» **PROBLEM TO SOLVE**
Reproduce each line of every entry below character for character, keeping the original line breaks.

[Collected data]
*****
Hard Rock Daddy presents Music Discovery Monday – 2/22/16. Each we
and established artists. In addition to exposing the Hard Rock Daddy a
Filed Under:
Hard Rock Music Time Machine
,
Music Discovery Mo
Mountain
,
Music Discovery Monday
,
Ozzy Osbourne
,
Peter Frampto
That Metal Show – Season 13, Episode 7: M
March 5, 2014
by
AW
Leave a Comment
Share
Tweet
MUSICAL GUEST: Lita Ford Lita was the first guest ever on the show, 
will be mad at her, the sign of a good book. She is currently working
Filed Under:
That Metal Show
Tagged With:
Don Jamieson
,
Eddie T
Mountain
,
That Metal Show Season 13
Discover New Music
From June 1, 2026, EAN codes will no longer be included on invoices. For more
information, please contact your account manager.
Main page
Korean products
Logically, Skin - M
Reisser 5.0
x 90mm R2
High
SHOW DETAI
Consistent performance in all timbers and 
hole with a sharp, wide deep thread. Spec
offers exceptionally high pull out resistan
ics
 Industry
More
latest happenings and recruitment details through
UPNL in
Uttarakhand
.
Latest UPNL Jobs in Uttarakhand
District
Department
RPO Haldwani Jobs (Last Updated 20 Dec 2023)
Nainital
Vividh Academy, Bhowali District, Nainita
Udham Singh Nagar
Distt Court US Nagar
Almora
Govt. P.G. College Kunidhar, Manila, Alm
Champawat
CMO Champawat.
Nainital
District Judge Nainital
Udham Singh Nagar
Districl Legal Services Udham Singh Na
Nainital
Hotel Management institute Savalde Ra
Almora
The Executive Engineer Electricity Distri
*****
» **OUTPUT FOR THIS EXERCISE**
Hard Rock Daddy presents Music Discovery Monday – 2/22/16. Each we
and established artists. In addition to exposing the Hard Rock Daddy a
Filed Under:
Hard Rock Music Time Machine
,
Music Discovery Mo
Mountain
,
Music Discovery Monday
,
Ozzy Osbourne
,
Peter Frampto
That Metal Show – Season 13, Episode 7: M
March 5, 2014
by
AW
Leave a Comment
Share
Tweet
MUSICAL GUEST: Lita Ford Lita was the first guest ever on the show, 
will be mad at her, the sign of a good book. She is currently working
Filed Under:
That Metal Show
Tagged With:
Don Jamieson
,
Eddie T
Mountain
,
That Metal Show Season 13
Discover New Music
From June 1, 2026, EAN codes will no longer be included on invoices. For more
information, please contact your account manager.
Main page
Korean products
Logically, Skin - M
Reisser 5.0
x 90mm R2
High
SHOW DETAI
Consistent performance in all timbers and 
hole with a sharp, wide deep thread. Spec
offers exceptionally high pull out resistan
ics
 Industry
More
latest happenings and recruitment details through
UPNL in
Uttarakhand
.
Latest UPNL Jobs in Uttarakhand
District
Department
RPO Haldwani Jobs (Last Updated 20 Dec 2023)
Nainital
Vividh Academy, Bhowali District, Nainita
Udham Singh Nagar
Distt Court US Nagar
Almora
Govt. P.G. College Kunidhar, Manila, Alm
Champawat
CMO Champawat.
Nainital
District Judge Nainital
Udham Singh Nagar
Districl Legal Services Udham Singh Na
Nainital
Hotel Management institute Savalde Ra
Almora
The Executive Engineer Electricity Distri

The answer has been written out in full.